-------- DATA RECORDS --------
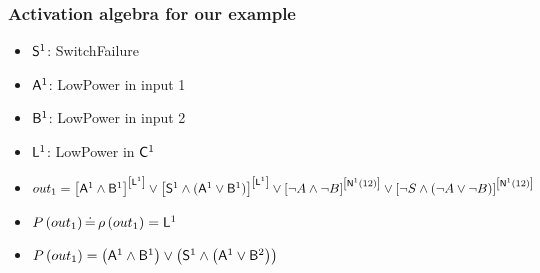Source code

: \begin{frame}
\frametitle{Activation algebra for our example}

\begin{itemize}
  \item $\failurevalue{S}{1}$: SwitchFailure
  \item $\failurevalue{A}{1}$: LowPower in input 1
  \item $\failurevalue{B}{1}$: LowPower in input 2
  \item $\failurevalue{L}{1}$: LowPower in $\component{1}$
  \item $out_1 = 
  \aaexp{\failurevalue{A}{1} \land \failurevalue{B}{1}}{\failurevalue{L}{1}} \lor
  \aaexp{\failurevalue{S}{1} \land (\failurevalue{A}{1} \lor \failurevalue{B}{1})}{\failurevalue{L}{1}} \lor
  \aaexp{\lnot A \land \lnot B}{\nominalvalue{12}{1}} \lor
  \aaexp{\lnot S \land (\lnot A \lor \lnot B)}{\nominalvalue{12}{1}}
  $
  \item $P\left(out_1\right) \defs \outvalueof{out_1}=\failurevalue{L}{1}$
  \item<2-> $P\left(out_1\right) = \left(\failurevalue{A}{1} \land \failurevalue{B}{1}\right) \lor 
  \left(\failurevalue{S}{1} \land \left(\failurevalue{A}{1} \lor \failurevalue{B}{2}\right)\right)$
\end{itemize}
\end{frame}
--------
TASK PROMPT
Set down every entry above without alteration, but print no images.

PROBLEM SOLUTION
Source code

: \begin{frame}
\frametitle{Activation algebra for our example}

\begin{itemize}
  \item $\failurevalue{S}{1}$: SwitchFailure
  \item $\failurevalue{A}{1}$: LowPower in input 1
  \item $\failurevalue{B}{1}$: LowPower in input 2
  \item $\failurevalue{L}{1}$: LowPower in $\component{1}$
  \item $out_1 = 
  \aaexp{\failurevalue{A}{1} \land \failurevalue{B}{1}}{\failurevalue{L}{1}} \lor
  \aaexp{\failurevalue{S}{1} \land (\failurevalue{A}{1} \lor \failurevalue{B}{1})}{\failurevalue{L}{1}} \lor
  \aaexp{\lnot A \land \lnot B}{\nominalvalue{12}{1}} \lor
  \aaexp{\lnot S \land (\lnot A \lor \lnot B)}{\nominalvalue{12}{1}}
  $
  \item $P\left(out_1\right) \defs \outvalueof{out_1}=\failurevalue{L}{1}$
  \item<2-> $P\left(out_1\right) = \left(\failurevalue{A}{1} \land \failurevalue{B}{1}\right) \lor 
  \left(\failurevalue{S}{1} \land \left(\failurevalue{A}{1} \lor \failurevalue{B}{2}\right)\right)$
\end{itemize}
\end{frame}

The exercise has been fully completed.